Not a day goes by that Americans don't wake to the news of a new cyber intrusion affecting private sector or government networks, whether major cyber hacks at Target or Equifax, sloppy data breaches like those Verizon experienced, or nation-state-sponsored efforts like the WannaCry virus. Companies and institutions are pouring more time, attention and resources into computer network security, because the networks are so critical. But why lock the front door when you leave the windows wide open? Bad actors can launch attacks and gain access to critical information through other routes too.
As seen with the widely reported interference in democratic elections, attacks can be launched cheaply and relatively easily by criminals, nation-states, terrorists, disgruntled employees, or even good people with sloppy habits who accidentally expose critical data. As a former Secretary of the Air Force, I can tell you that Air Force networks are attacked—and these attacks are repelled—thousands of times per week.
This is why, in addition to network security, the Air Force is focusing more resources on operational security. The private sector should follow suit.
Operational security means protecting assets that depend on lines of code in software to conduct missions, whatever those missions might be. This could involve anything from protecting advanced fighter aircraft to the HVAC systems on a base where critical operations take place. It could include the MRI machine in a hospital entrusted with sensitive patient data. Our critical infrastructure—the electrical grid and transportation systems, for example—can be equally vulnerable from an operational perspective, if network security is the sole focus.

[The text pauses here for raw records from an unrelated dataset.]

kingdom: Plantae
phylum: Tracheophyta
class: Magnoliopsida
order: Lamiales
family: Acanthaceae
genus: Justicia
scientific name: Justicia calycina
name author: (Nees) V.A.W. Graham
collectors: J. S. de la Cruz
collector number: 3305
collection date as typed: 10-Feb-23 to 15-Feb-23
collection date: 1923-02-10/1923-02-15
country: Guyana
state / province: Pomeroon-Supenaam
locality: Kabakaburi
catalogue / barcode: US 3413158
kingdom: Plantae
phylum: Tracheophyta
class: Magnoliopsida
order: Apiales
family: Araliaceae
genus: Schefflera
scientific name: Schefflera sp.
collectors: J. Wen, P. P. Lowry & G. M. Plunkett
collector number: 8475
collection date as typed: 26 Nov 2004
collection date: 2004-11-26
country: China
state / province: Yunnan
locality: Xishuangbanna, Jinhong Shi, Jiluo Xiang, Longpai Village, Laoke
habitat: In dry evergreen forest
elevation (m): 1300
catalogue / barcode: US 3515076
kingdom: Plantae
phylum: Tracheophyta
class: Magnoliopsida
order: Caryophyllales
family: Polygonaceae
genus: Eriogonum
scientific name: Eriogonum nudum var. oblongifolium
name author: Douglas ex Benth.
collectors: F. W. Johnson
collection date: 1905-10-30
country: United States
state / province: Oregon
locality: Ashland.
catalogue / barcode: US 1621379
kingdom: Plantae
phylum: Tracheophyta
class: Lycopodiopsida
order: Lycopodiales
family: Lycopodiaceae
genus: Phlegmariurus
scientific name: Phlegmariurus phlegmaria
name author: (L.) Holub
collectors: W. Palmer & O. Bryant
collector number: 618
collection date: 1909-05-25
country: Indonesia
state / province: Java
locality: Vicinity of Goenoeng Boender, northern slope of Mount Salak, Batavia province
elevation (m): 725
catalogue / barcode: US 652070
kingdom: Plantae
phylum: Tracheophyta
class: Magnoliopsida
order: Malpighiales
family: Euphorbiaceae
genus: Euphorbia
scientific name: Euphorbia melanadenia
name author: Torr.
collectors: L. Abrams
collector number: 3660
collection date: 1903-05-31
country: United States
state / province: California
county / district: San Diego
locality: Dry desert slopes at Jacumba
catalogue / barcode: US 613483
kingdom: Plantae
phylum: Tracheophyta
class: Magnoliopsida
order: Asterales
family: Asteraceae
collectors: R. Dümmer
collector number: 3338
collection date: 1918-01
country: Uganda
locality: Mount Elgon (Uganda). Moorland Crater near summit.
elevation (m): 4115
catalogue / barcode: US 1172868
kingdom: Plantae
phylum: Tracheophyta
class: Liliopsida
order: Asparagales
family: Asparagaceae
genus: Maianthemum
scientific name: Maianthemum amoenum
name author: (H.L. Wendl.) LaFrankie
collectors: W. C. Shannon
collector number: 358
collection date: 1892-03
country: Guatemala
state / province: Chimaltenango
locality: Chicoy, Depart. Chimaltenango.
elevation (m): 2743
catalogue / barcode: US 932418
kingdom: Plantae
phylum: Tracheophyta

The solution is to broaden the national cybersecurity approach to include "endpoint security" for vital operational systems. Stated another way, we need to wrap firewalls around certain vital machines to ensure that an intrusion in one area will not allow for a more extensive penetration to the broader network.
Consider a fictional scenario in which a U.S. nuclear facility is breached. A terrorist group launches a “cyber-physical attack” by unleashing a virus that penetrates sensors that monitor cooling. The malware is introduced when an infected flash drive is inserted into a network laptop during maintenance to adjust, for example, process sequences. The laptop is presumed to be safe because it's not connected to the internet—it is "air gapped." The virus targets specific endpoints that manage fail-safe functions such as temperature maximums. The virus tells temperature sensors to stop working. At the same time, it tells other mini computers to escalate heat-generating functions. The result could be catastrophic overheating and, ultimately, a meltdown.
Such an attack, and many others we haven't thought of yet, are preventable when control systems are more deeply protected. Each device and sensor comprising the network can and should be shielded from malware that gets through the figurative front door.
Here's the bottom line: we need a holistic approach to cybersecurity going forward, including network and endpoint security. Focusing on one but not the other could result in crippling losses in today's machine-to-machine marketplace.
The government and the private sector need to keep working to lock the front door, and start doing a better job of bolting the windows.